Dean hesitated, until he heard Sam shove himself to his feet, stumble over to the cot. He heard the creaking of the metal as 6'-4", 190 lbs of Hunter hit it.
Slowly, Dean forced himself up the stairs.
The last thing he heard before he closed the basement door was his brother's voice, weakly calling after him. "Dean! Thank you."
"Anytime, Sam," he whispered, and shut the door.
====SPN====SPN===SPN====SPN====SPN====
A/N
Princess of the Fae Oh, sweetie. I have only just begun.
On the QT is slang for keeping something quiet, just between the people involved.

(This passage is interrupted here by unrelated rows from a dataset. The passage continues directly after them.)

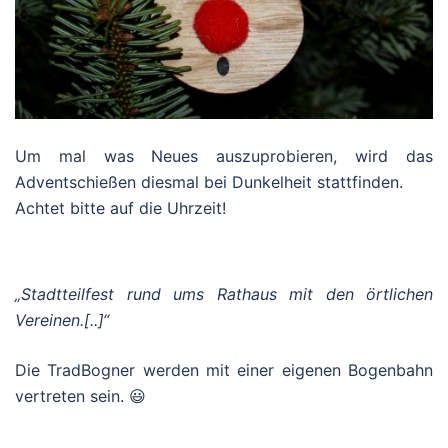
Um mal was Neues auszuprobieren, wird das
Adventschießen diesmal bei Dunkelheit stattfinden.
Achtet bitte auf die Uhrzeit!
„Stadtteilfest rund ums Rathaus mit den örtlichen
Vereinen.[..]“
Die TradBogner werden mit einer eigenen Bogenbahn
vertreten sein. 😃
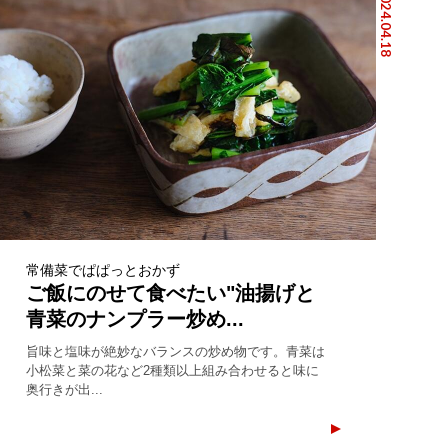
2024.04.18
常備菜でぱぱっとおかず
ご飯にのせて食べたい"油揚げと
青菜のナンプラー炒め...
旨味と塩味が絶妙なバランスの炒め物です。青菜は
小松菜と菜の花など2種類以上組み合わせると味に
奥行きが出...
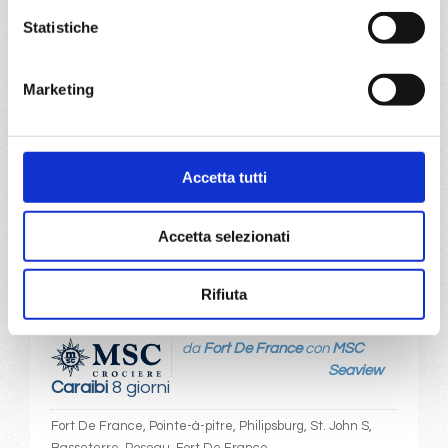
Nord Europa
8 giorni
Statistiche
Southampton, Haugesund, Olden, Alesund, Kristiansand,
Southampton
Marketing
29/08/2026
€ 873
Accetta tutti
a partire da
€ 873
Accetta selezionati
DETTAGLI
Rifiuta
da
Fort De France
con
MSC
Seaview
Caraibi
8 giorni
Fort De France, Pointe-à-pitre, Philipsburg, St. John S,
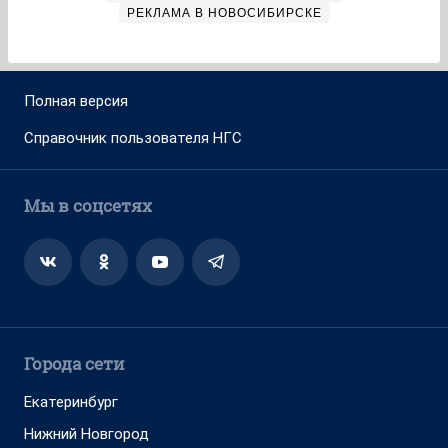
РЕКЛАМА В НОВОСИБИРСКЕ
Полная версия
Справочник пользователя НГС
Мы в соцсетях
Города сети
Екатеринбург
Нижний Новгород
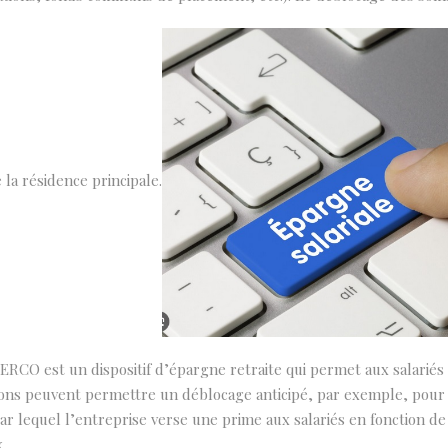
la résidence principale.
PERCO est un dispositif d’épargne retraite qui permet aux salarié
tions peuvent permettre un déblocage anticipé, par exemple, pour l
par lequel l’entreprise verse une prime aux salariés en fonction
.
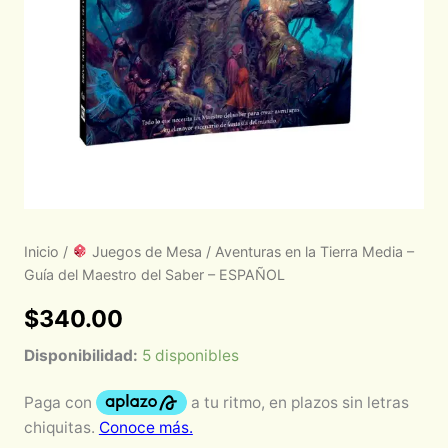
Inicio
/
Juegos de Mesa
/ Aventuras en la Tierra Media –
Guía del Maestro del Saber – ESPAÑOL
$
340.00
Disponibilidad:
5 disponibles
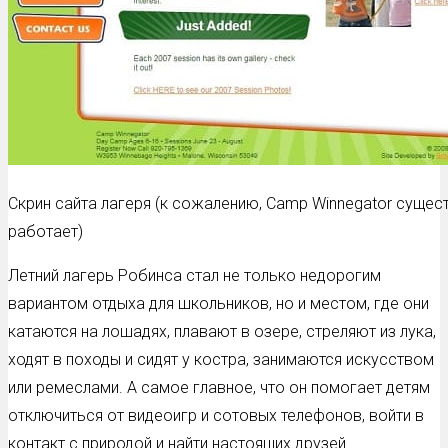
Скрин сайта лагеря (к сожалению, Camp Winnegator сущес
работает)
Летний лагерь Робинса стал не только недорогим
вариантом отдыха для школьников, но и местом, где они
катаются на лошадях, плавают в озере, стреляют из лука,
ходят в походы и сидят у костра, занимаются искусством
или ремеслами. А самое главное, что он помогает детям
отключиться от видеоигр и сотовых телефонов, войти в
контакт с природой и найти настоящих друзей.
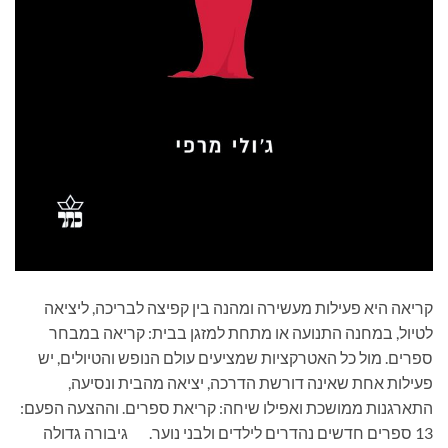
קריאה היא פעילות מעשירה ומהנה בין קפיצה לבריכה, ליציאה
לטיול, במחנה התנועה או מתחת למזגן בבית: קריאה במבחר
ספרים. מול כל האטרקציות שמציעים עולם הנופש והטיולים, יש
פעילות אחת שאינה דורשת הדרכה, יציאה מהבית ונסיעה,
התארגנות ממושכת ואפילו שיחה: קריאת ספרים. וההצעה הפעם:
13 ספרים חדשים נהדרים לילדים ולבני נוער. גיבורה גדולה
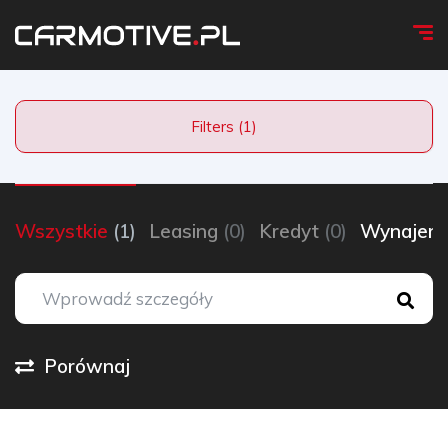
Filters (1)
Wszystkie
(1)
Leasing
(0)
Kredyt
(0)
Wynaje
Porównaj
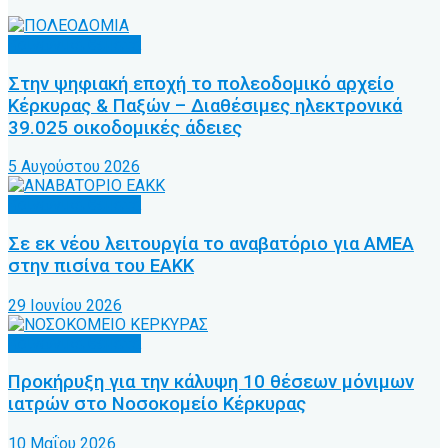
Κοινωνικά θέματα
Στην ψηφιακή εποχή το πολεοδομικό αρχείο
Κέρκυρας & Παξών – Διαθέσιμες ηλεκτρονικά
39.025 οικοδομικές άδειες
5 Αυγούστου 2026
Κοινωνικά θέματα
Σε εκ νέου λειτουργία το αναβατόριο για ΑΜΕΑ
στην πισίνα του ΕΑΚΚ
29 Ιουνίου 2026
Κοινωνικά θέματα
Προκήρυξη για την κάλυψη 10 θέσεων μόνιμων
ιατρών στο Νοσοκομείο Κέρκυρας
10 Μαΐου 2026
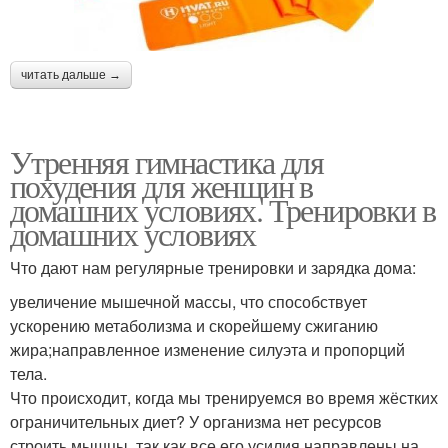
читать дальше →
Утренняя гимнастика для
похудения для женщин в
домашних условиях. Тренировки в
домашних условиях
Что дают нам регулярные тренировки и зарядка дома:
увеличение мышечной массы, что способствует
ускорению метаболизма и скорейшему сжиганию
жира;направленное изменение силуэта и пропорций
тела.
Что происходит, когда мы тренируемся во время жёстких
ограничительных диет? У организма нет ресурсов
строить мышцы, так как все его усилия направлены на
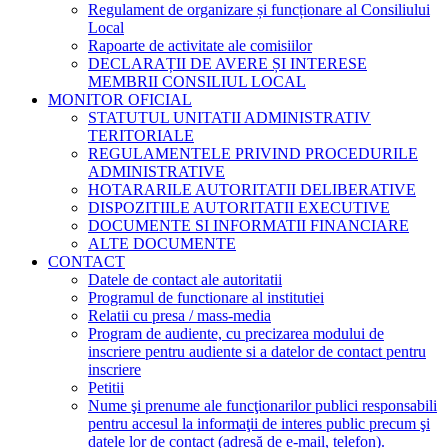
Regulament de organizare și funcționare al Consiliului
Local
Rapoarte de activitate ale comisiilor
DECLARAȚII DE AVERE ȘI INTERESE
MEMBRII CONSILIUL LOCAL
MONITOR OFICIAL
STATUTUL UNITATII ADMINISTRATIV
TERITORIALE
REGULAMENTELE PRIVIND PROCEDURILE
ADMINISTRATIVE
HOTARARILE AUTORITATII DELIBERATIVE
DISPOZITIILE AUTORITATII EXECUTIVE
DOCUMENTE SI INFORMATII FINANCIARE
ALTE DOCUMENTE
CONTACT
Datele de contact ale autoritatii
Programul de functionare al institutiei
Relatii cu presa / mass-media
Program de audiente, cu precizarea modului de
inscriere pentru audiente si a datelor de contact pentru
inscriere
Petitii
Nume şi prenume ale funcţionarilor publici responsabili
pentru accesul la informaţii de interes public precum şi
datele lor de contact (adresă de e-mail, telefon).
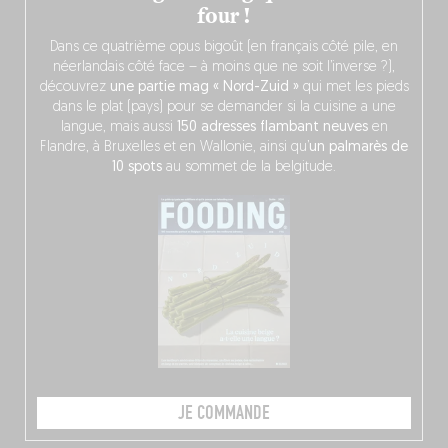
four !
Dans ce quatrième opus bigoût (en français côté pile, en
néerlandais côté face – à moins que ne soit l’inverse ?),
découvrez
une partie mag « Nord-Zuid »
qui met les pieds
dans le plat (pays) pour se demander si la cuisine a une
langue, mais aussi
150 adresses flambant neuves
en
Flandre, à Bruxelles et en Wallonie, ainsi qu’
un palmarès de
10 spots
au sommet de la belgitude.
JE COMMANDE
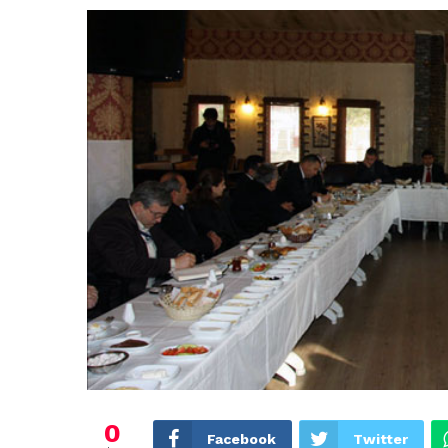
0
Facebook
Twitter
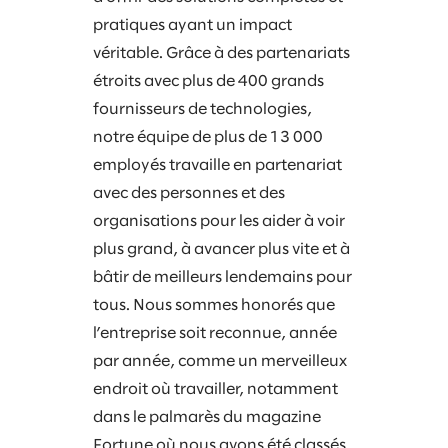
pratiques ayant un impact
véritable. Grâce à des partenariats
étroits avec plus de 400 grands
fournisseurs de technologies,
notre équipe de plus de 13 000
employés travaille en partenariat
avec des personnes et des
organisations pour les aider à voir
plus grand, à avancer plus vite et à
bâtir de meilleurs lendemains pour
tous. Nous sommes honorés que
l’entreprise soit reconnue, année
par année, comme un merveilleux
endroit où travailler, notamment
dans le palmarès du magazine
Fortune où nous avons été classés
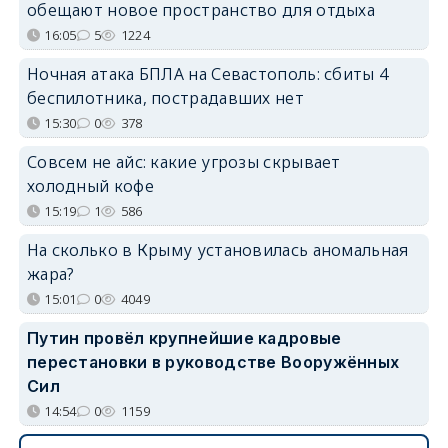
обещают новое пространство для отдыха
16:05
5
1224
Ночная атака БПЛА на Севастополь: сбиты 4
беспилотника, пострадавших нет
15:30
0
378
Совсем не айс: какие угрозы скрывает
холодный кофе
15:19
1
586
На сколько в Крыму установилась аномальная
жара?
15:01
0
4049
Путин провёл крупнейшие кадровые
перестановки в руководстве Вооружённых
Сил
14:54
0
1159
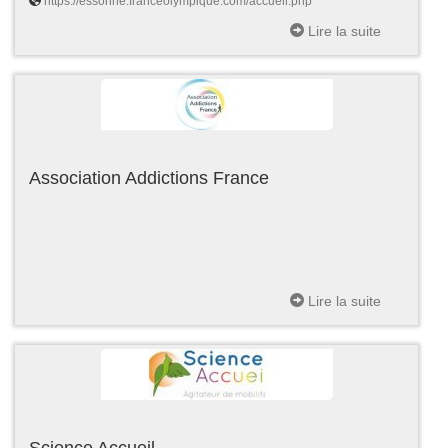
https://essonne.franceolympique.com/accueil.php
Lire la suite
Association Addictions France
Lire la suite
Science Accueil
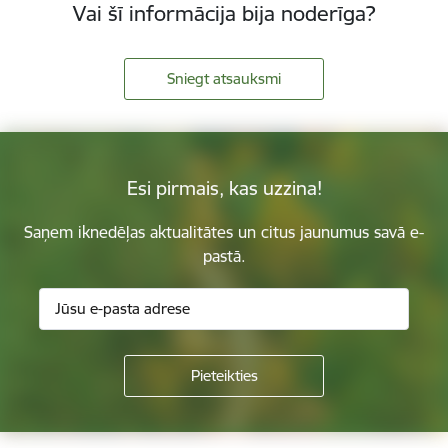
Vai šī informācija bija noderīga?
Sniegt atsauksmi
Esi pirmais, kas uzzina!
Saņem iknedēļas aktualitātes un citus jaunumus savā e-
pastā.
Kājene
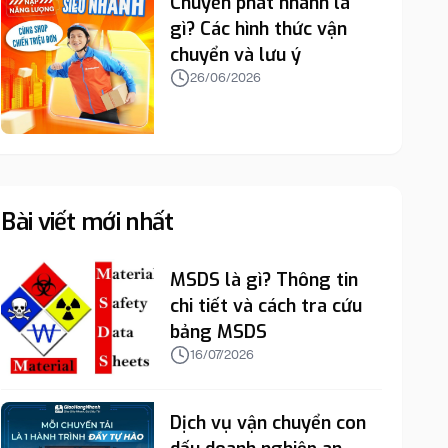
Chuyển phát nhanh là
gì? Các hình thức vận
chuyển và lưu ý
26/06/2026
Bài viết mới nhất
MSDS là gì? Thông tin
chi tiết và cách tra cứu
bảng MSDS
16/07/2026
Dịch vụ vận chuyển con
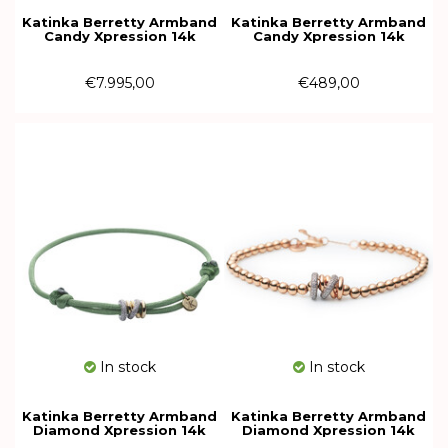
Katinka Berretty Armband
Katinka Berretty Armband
Candy Xpression 14k
Candy Xpression 14k
Roségoud met diamant
Roségoud met diamant
09ARW091BR-M
09HRW092BR
€7.995,00
€489,00
In stock
In stock
Katinka Berretty Armband
Katinka Berretty Armband
Diamond Xpression 14k
Diamond Xpression 14k
Bicolor met diamant
Bicolor met diamant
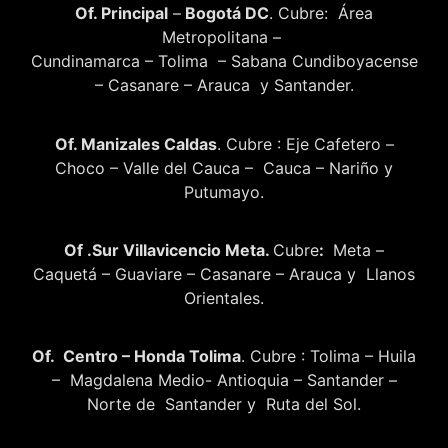
Of. Principal
–
Bogotá DC
. Cubre: Área
Metropolitana –
Cundinamarca – Tolima – Sabana Cundiboyacense
– Casanare – Arauca y Santander.
Of. Manizales Caldas
. Cubre : Eje Cafetero –
Choco – Valle del Cauca – Cauca – Nariño y
Putumayo.
Of .Sur Villavicencio Meta.
Cubre
:
Meta –
Caquetá – Guaviare – Casanare – Arauca y Llanos
Orientales.
Of. Centro – Honda Tolima
. Cubre : Tolima – Huila
– Magdalena Medio- Antioquia – Santander –
Norte de Santander y Ruta del Sol.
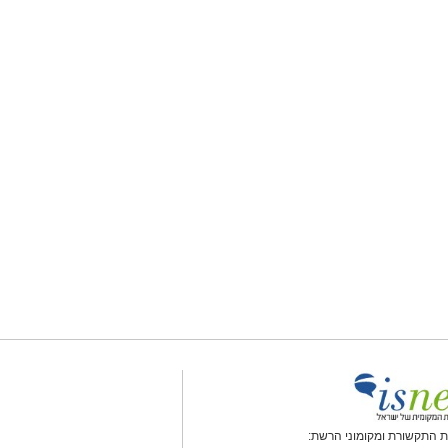
 התקשורת ומקומוני הרשת:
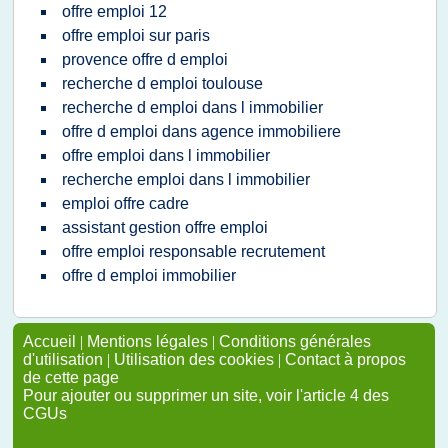
offre emploi 12
offre emploi sur paris
provence offre d emploi
recherche d emploi toulouse
recherche d emploi dans l immobilier
offre d emploi dans agence immobiliere
offre emploi dans l immobilier
recherche emploi dans l immobilier
emploi offre cadre
assistant gestion offre emploi
offre emploi responsable recrutement
offre d emploi immobilier
Accueil
|
Mentions légales
|
Conditions générales
d'utilisation
|
Utilisation des cookies
|
Contact à propos
de cette page
Pour ajouter ou supprimer un site, voir l'article 4 des
CGUs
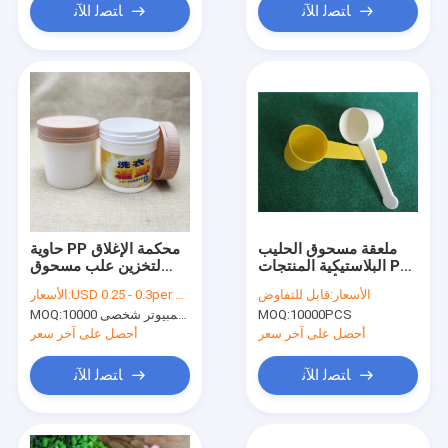
ﺎﺘﺼﻟ ﺍﻶﻧ
ﺎﺘﺼﻟ ﺍﻶﻧ
ملعقة مسحوق الحليب
حاوية PP محكمة الإغلاق
البلاستيكية المنتجات PP
لتخزين علب مسحوق
اللون الأبيض للحليب
البروتين الغذائي
الأسعار:
قابل للتفاوض
USD 0.25 - 0.3per unit
الأسعار:
المجفف، مسحوق القهوة
10000PCS
MOQ:
10000 جهاز كمبيوتر شخصى
MOQ:
أحصل على آخر سعر
أحصل على آخر سعر
ﺎﺘﺼﻟ ﺍﻶﻧ
ﺎﺘﺼﻟ ﺍﻶﻧ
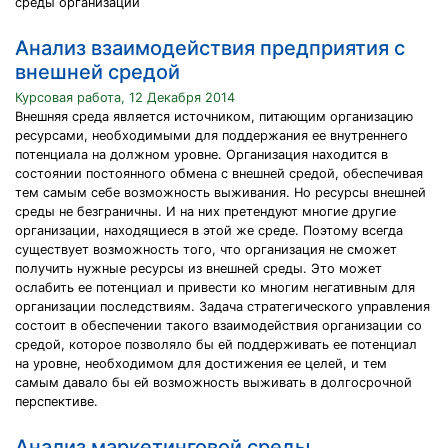
среды организации
Анализ взаимодействия предприятия с
внешней средой
Курсовая работа, 12 Декабря 2014
Внешняя среда является источником, питающим организацию
ресурсами, необходимыми для поддержания ее внутреннего
потенциала на должном уровне. Организация находится в
состоянии постоянного обмена с внешней средой, обеспечивая
тем самым себе возможность выживания. Но ресурсы внешней
среды не безграничны. И на них претендуют многие другие
организации, находящиеся в этой же среде. Поэтому всегда
существует возможность того, что организация не сможет
получить нужные ресурсы из внешней среды. Это может
ослабить ее потенциал и привести ко многим негативным для
организации последствиям. Задача стратегического управления
состоит в обеспечении такого взаимодействия организации со
средой, которое позволяло бы ей поддерживать ее потенциал
на уровне, необходимом для достижения ее целей, и тем
самым давало бы ей возможность выживать в долгосрочной
перспективе.
Анализ маркетинговой среды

His brain squirming like a toad is a line from the song "Riders on the Storm" by The Doors. When Sam calls Dean "Jim" he's referring to The Doors' lead singer, Jim Morrison.
Well, hell's bells, y'all. I messed up. Way back in Chapter 21, I had Sammy starting school in August of 2001. That would've made his Senior year, when Dean came to pick him up just before Hallowe'en, 2004, not 2005 as we all know it was. So, I've gone back and fixed that chapter (just updated the date on the first two scenes). I've kept the whole Brady thing in Sophomore year (2nd year of a 4-year U.S. college program), as the show indicated, but moved the Demon possessing Brady and getting the dude screwed up from Thanksgiving (late November 2003) to Spring Break (a couple of weeks in mid March 2004). I could've kept it at Thanksgiving, like with the show, but that would mean that right after the end of Chapter 25, where Sammy tells Dean on Christmas Day that he must go back to hunting with John, Sam would've had to go immediately from seeing his brother leave him, right into helping a friend detox, and I just had to give the poor kid a break. (Otherwise, I'd be mentally torturing him with mental torture no one in the history of mental torture has ever been mentally tortured with :D )
Spring Break is both a two to three week period, about half way through the second half of the school year, when U.S. colleges typically have no classes; and a tradition amongst students at said colleges to go with their friends someplace warm and sunny to drink, carouse, hook up and generally be loud, obnoxious, drunken and horny. Lauderdale is a nickname for the U.S. city Fort Lauderdale, Florida, which is known for sun, sand and many, many bars, where a large number of said college students go for Spring Break.